In the data below, find the line containing "f_number: 2.2"; transcribe it and each line after it exactly, through the last, skipping pictures.

━━━ Records provided

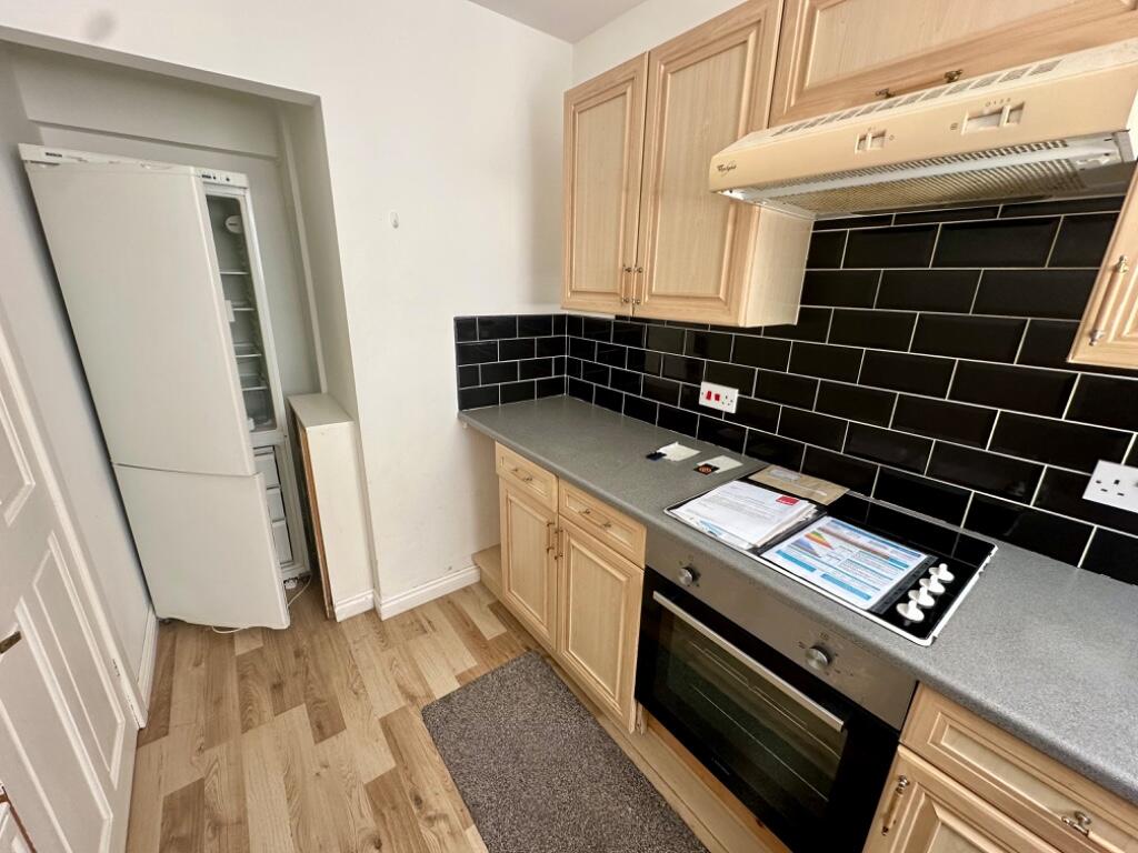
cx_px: 569
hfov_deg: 102.1
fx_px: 460
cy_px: 426
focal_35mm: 14
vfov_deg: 85.7
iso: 125
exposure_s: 1/99
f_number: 2.2
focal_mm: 2.22
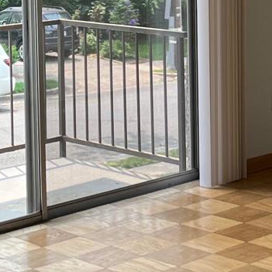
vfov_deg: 13.0
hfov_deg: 13.2
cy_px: -26
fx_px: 1173
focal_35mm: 132
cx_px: 217
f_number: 1.6
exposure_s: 1/284
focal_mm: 5.1
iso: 50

━━━━━━

Solution for this problem —
f_number: 2.2
focal_mm: 2.22
vfov_deg: 13.0
hfov_deg: 13.2
cy_px: -26
fx_px: 1173
focal_35mm: 132
cx_px: 217
f_number: 1.6
exposure_s: 1/284
focal_mm: 5.1
iso: 50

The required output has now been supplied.